I still say contact the appropriate safety agency and ask if they want to look at it. I know that microwaves can be very dangerous as can any radio frequency energy at that power level. Please take it from someone who is actually licensed for more power very close to that frequency such as me or most other ham radio operators. If the safety agency doesn't want to look at it ask the manufacturer (if they are still in business) as the failure mode you describe is supposed to be impossible without internal tampering.


----------



## jzmtl (Aug 4, 2008)

I know there is no internal tampering, because it was working fine but suddently became like that one day. Anyway it's now retired so I'm just trying to make the most out of it like salvage useful parts. It's several years old so I doubt the manufacture would care anyway.


----------



## Fallingwater (Aug 4, 2008)

Rip the transformer out and rewire it with two turns of thick wire on the secondary. Instant welder! 

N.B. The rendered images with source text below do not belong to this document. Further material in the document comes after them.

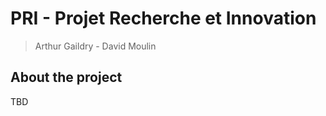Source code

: # PRI - Projet Recherche et Innovation

 > Arthur Gaildry - David Moulin 
 
 
## About the project
 
TBD
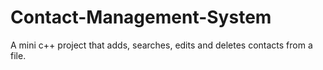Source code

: # Contact-Management-System
A mini c++ project that adds, searches, edits and deletes contacts from a file. 
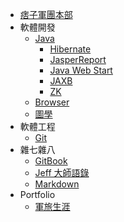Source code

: * [痞子軍團本部](README.md)
* 軟體開發
	* [Java](SD/Java/README.md)
		* [Hibernate](SD/Java/Hibernate.md)
		* [JasperReport](SD/Java/JasperReport.md)
		* [Java Web Start](SD/Java/JavaWebStart.md)
		* [JAXB](SD/Java/JAXB.md)
		* [ZK](SD/Java/ZK.md)
	* [Browser](SD/browser.md)
	* [圖學](SD/graphics.md)
* 軟體工程
	* [Git](SE/Git.md)
* 雜七雜八
	* [GitBook](misc/GitBook.md)
	* [Jeff 大師語錄](misc/Jeff.md)
	* [Markdown](misc/markdown.md)
* Portfolio
	* [軍旅生涯](portfolio/military.md)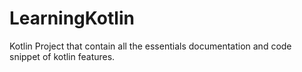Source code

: # LearningKotlin
Kotlin Project that contain all the essentials documentation and code snippet of kotlin features.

Or just leave as it is and have fun making sparks (do try not to kill yo' ***, though)


----------



## AJ_Dual (Aug 5, 2008)

Remove the magnatron, install it at the focus of an old large-style TVRO satellite dish, hook it up to your PC and start your own "active SETI" program.


----------



## Sub_Umbra (Aug 5, 2008)

"What to do with an old microwave?"

I've always wanted to gut an old MW and build a PC into it. I'd build it with positive air pressure cooling and filter all of the input air. The case would have great RF shielding.  The LEDS would be visible through the tinted glass door. I'd put DVD drive, etc, inside -- just open the door to access any removable media but usb/firewire. It would all stay nice and clean...and wouldn't look like a PC.


----------



## NA8 (Aug 6, 2008)

I've got one out in the garage. I cut off the power cord and turned it on it's side. It makes a great little table next to my paint can rack.


----------